Pourtant, in medio leporum, du sein même de la félicité terrestre, naît une mortelle inquiétude. « Certes, dit l’âme inquiète, ce devoir est bien tracé, qui guide mes pas et ordonne mes démarches. Et pourtant il me semble que mes pas ne sont guère assurés et que mes démarches sont celles du rêve. Je suis ce poisson qui se gouverne habilement dans l’élément de l’eau et qui pourtant jamais ne connaîtra la mer, faute de la pouvoir contempler du rivage. Je ne défaillerais pas, si je n’avais la hantise de l’harmonie totale et ne voulais dominer l’élément où se meut le corps que je supporte. Mais je suis pensante autant qu’agissante. L’intelligence survient, qui veut savoir, et misérable apparaît l’itinéraire du soldat. »

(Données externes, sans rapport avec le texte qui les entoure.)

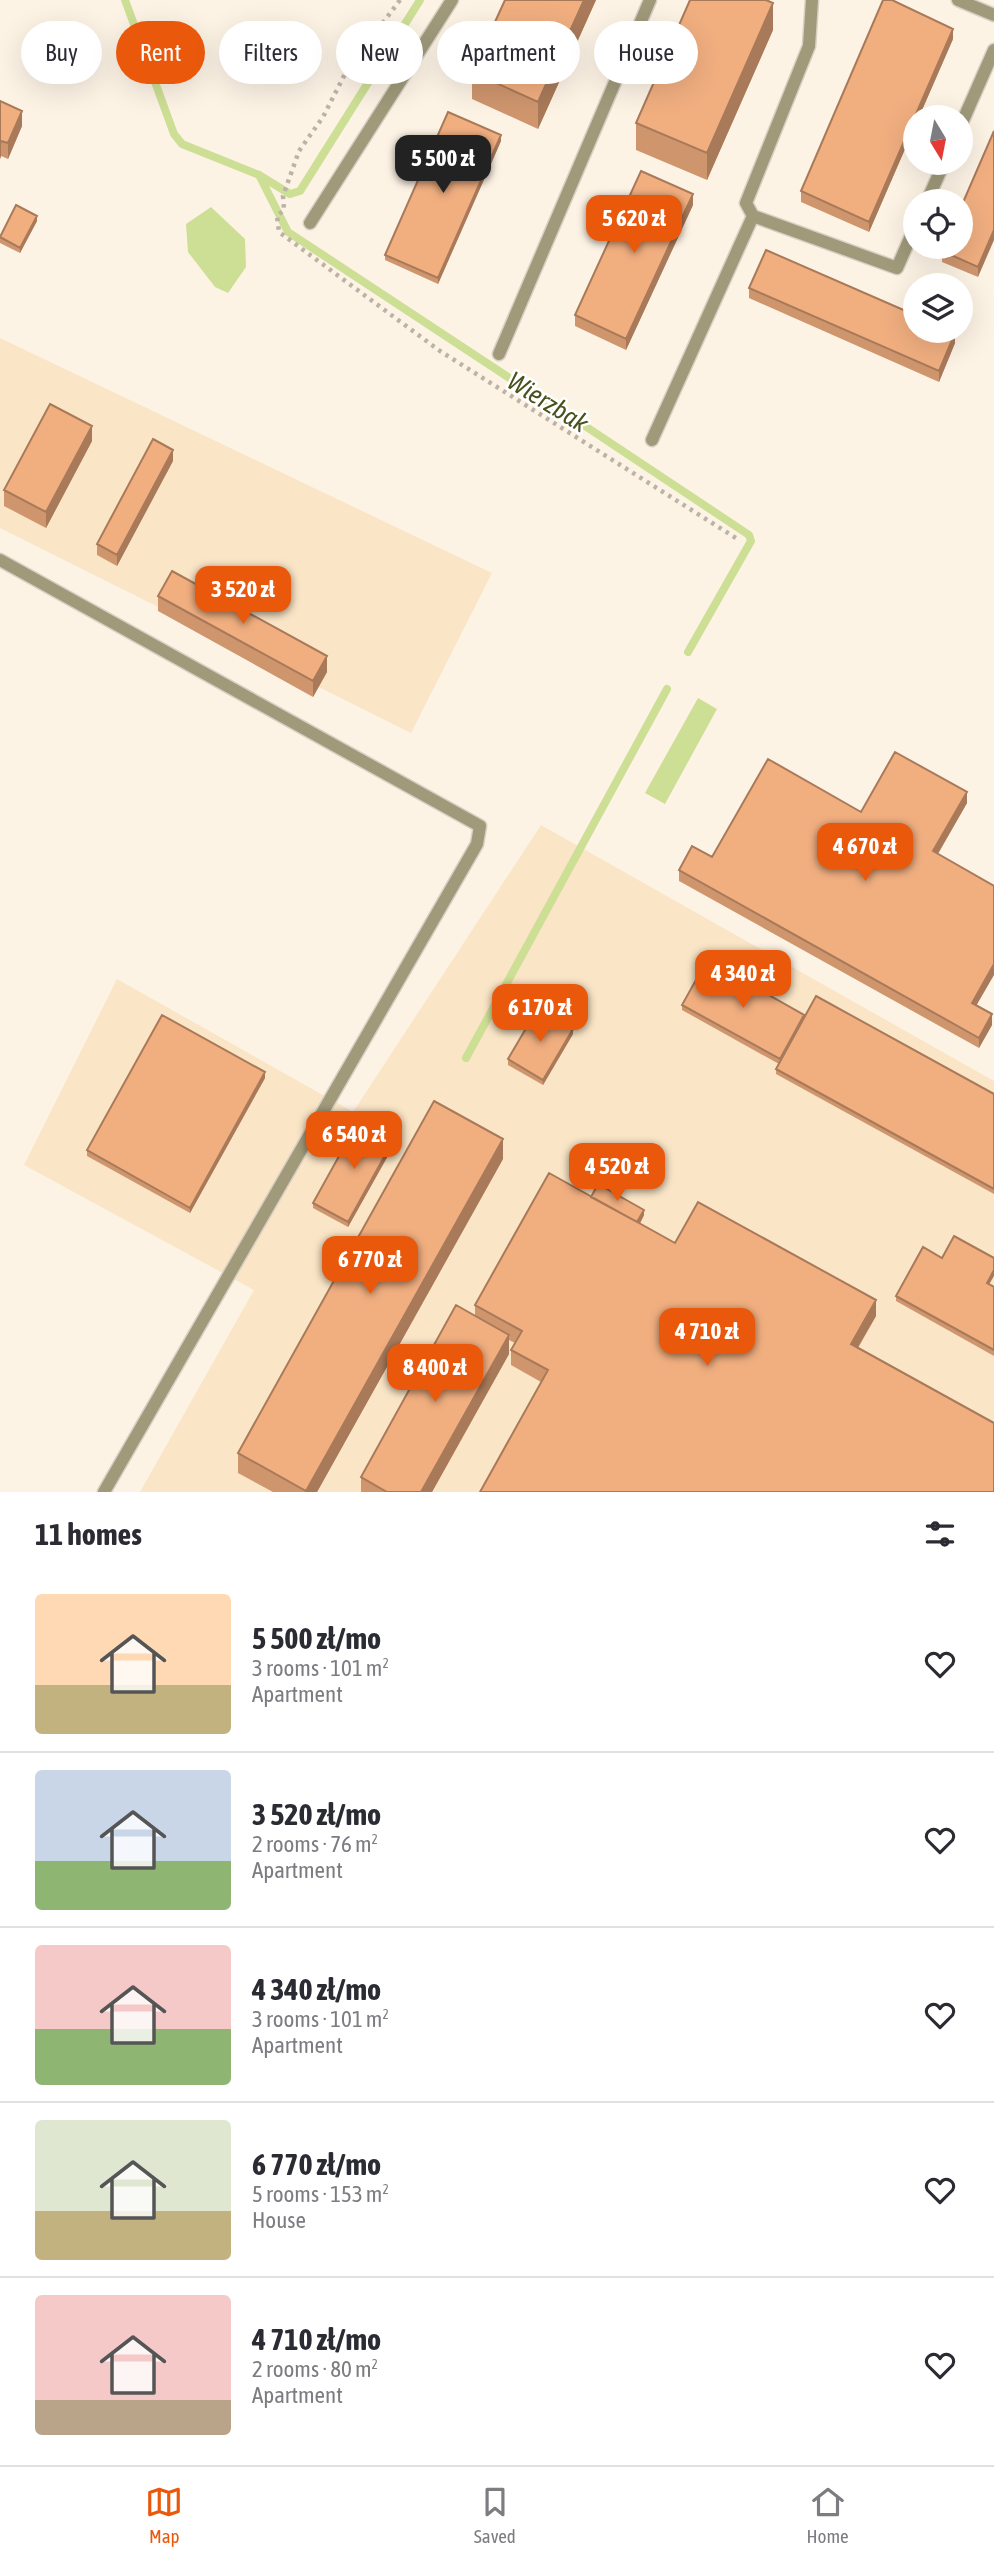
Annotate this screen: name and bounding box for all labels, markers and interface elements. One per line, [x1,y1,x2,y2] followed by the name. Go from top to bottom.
[21,21,102,84] chip: Buy
[116,21,205,84] chip: Rent
[219,21,322,84] chip: Filters
[336,21,423,84] chip: New
[437,21,580,84] chip: Apartment
[594,21,698,84] chip: House
[903,105,973,175] north arrow
[903,105,973,343] map controls
[371,136,515,195] pin: 5 500 zł
[411,145,475,171] text: 5 500 zł
[903,189,973,259] button: locate
[562,196,706,255] pin: 5 620 zł
[602,205,666,231] text: 5 620 zł
[903,273,973,343] button: layers
[502,366,594,439] water label: Wierzbak
[171,566,315,626] pin: 3 520 zł
[211,576,275,602] text: 3 520 zł
[793,824,937,883] pin: 4 670 zł
[833,833,897,859] text: 4 670 zł
[671,950,815,1010] pin: 4 340 zł
[711,960,775,986] text: 4 340 zł
[468,984,612,1044] pin: 6 170 zł
[508,994,572,1020] text: 6 170 zł
[282,1112,426,1171] pin: 6 540 zł
[322,1121,386,1147] text: 6 540 zł
[545,1144,689,1203] pin: 4 520 zł
[585,1153,649,1179] text: 4 520 zł
[298,1236,442,1296] pin: 6 770 zł
[338,1246,402,1272] text: 6 770 zł
[635,1308,779,1368] pin: 4 710 zł
[675,1318,739,1344] text: 4 710 zł
[363,1344,507,1404] pin: 8 400 zł
[403,1354,467,1380] text: 8 400 zł
[921,1515,959,1553] icon: filters
[35,1517,142,1551] text: 11 homes
[252,1621,381,1655] text: 5 500 zł/mo
[91,1622,175,1706] icon: home
[921,1645,959,1683] icon: heart
[252,1655,389,1681] text: 3 rooms · 101 m²
[252,1681,343,1707] text: Apartment
[252,1797,381,1831] text: 3 520 zł/mo
[91,1798,175,1882] icon: home
[921,1821,959,1859] icon: heart
[252,1831,378,1857] text: 2 rooms · 76 m²
[252,1857,343,1883] text: Apartment
[252,1972,381,2006] text: 4 340 zł/mo
[91,1973,175,2057] icon: home
[921,1996,959,2034] icon: heart
[252,2006,389,2032] text: 3 rooms · 101 m²
[252,2032,343,2058] text: Apartment
[252,2147,381,2181] text: 6 770 zł/mo
[91,2148,175,2232] icon: home
[921,2171,959,2209] icon: heart
[252,2181,389,2207] text: 5 rooms · 153 m²
[252,2207,306,2233] text: House
[252,2322,381,2356] text: 4 710 zł/mo
[91,2323,175,2407] icon: home
[921,2346,959,2384] icon: heart
[252,2356,378,2382] text: 2 rooms · 80 m²
[252,2382,343,2408] text: Apartment
[145,2483,183,2547] tab: Map
[474,2483,516,2547] tab: Saved
[806,2483,849,2547] tab: Home

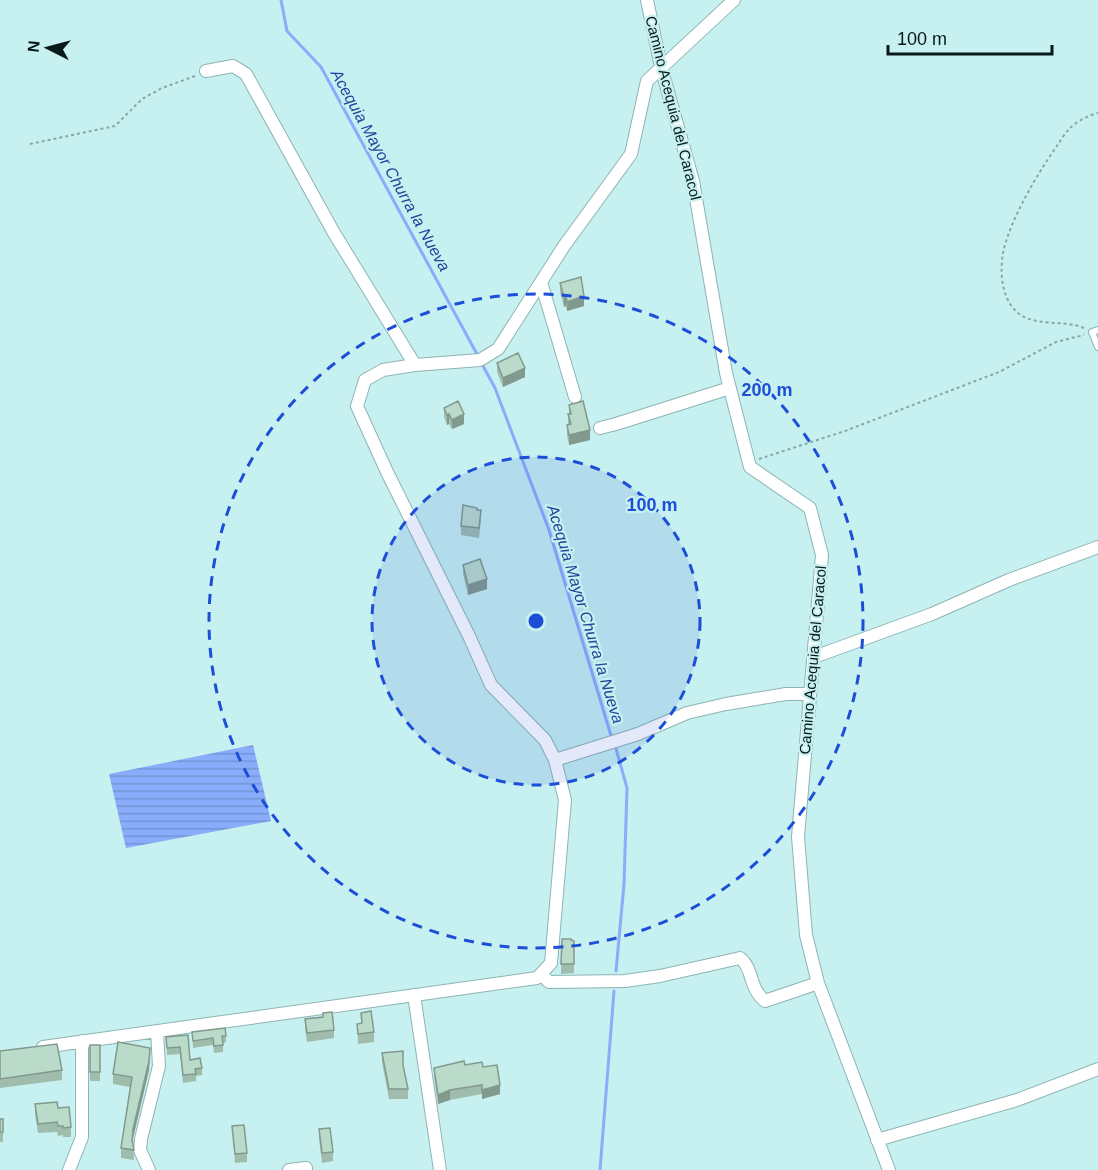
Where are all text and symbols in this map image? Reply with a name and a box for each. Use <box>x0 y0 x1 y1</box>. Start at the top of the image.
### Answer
street label: Camino Acequia del Caracol <box>642 14 705 202</box>
north arrow <box>18 18 78 78</box>
scale bar <box>888 18 1052 56</box>
text: 100 m <box>897 29 947 49</box>
text: N <box>25 40 43 53</box>
water label: Acequia Mayor Churra la Nueva <box>327 66 453 274</box>
text: 200 m <box>741 380 793 400</box>
text: 100 m <box>626 495 678 515</box>
water label: Acequia Mayor Churra la Nueva <box>544 502 627 726</box>
street label: Camino Acequia del Caracol <box>796 565 829 755</box>
centre of rings <box>526 611 546 631</box>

Mais encore est-il grand par la réalité dont il est l’image. Maxence, près des tombes d’Amatil, est l’image très lointaine de la Fidélité. Et c’est pourquoi la participation à laquelle il a été admis, est agréable à Dieu. Son ignorance même est son bien le plus précieux. Car l’intelligence qui s’est asservie au mensonge a porté sa propre condamnation. Mais au contraire, elle reste digne de la vérité, cette intelligence qui sommeille sous le fardeau du devoir humain, et à qui une action déroulée dans la pureté ne permet pas de s’exercer. Il y a moins loin de l’ignorance à la science que de la fausse science à la vraie science. La loyauté devant la France mène vite à la loyauté devant le Christ, mais la déloyauté ne mène qu’à la déloyauté. De même ce Maxence, qui est bon et véridique, ce qui est bon et véridique est donc sa part, mais au contraire l’iniquité appartient à l’homme d’iniquité. Et quand, son épée nue fichée en terre, il jure sur les cendres de ses compagnons d’être un bon serviteur, déjà il est chrétien et déjà il est participant à la grâce de la sainte Église.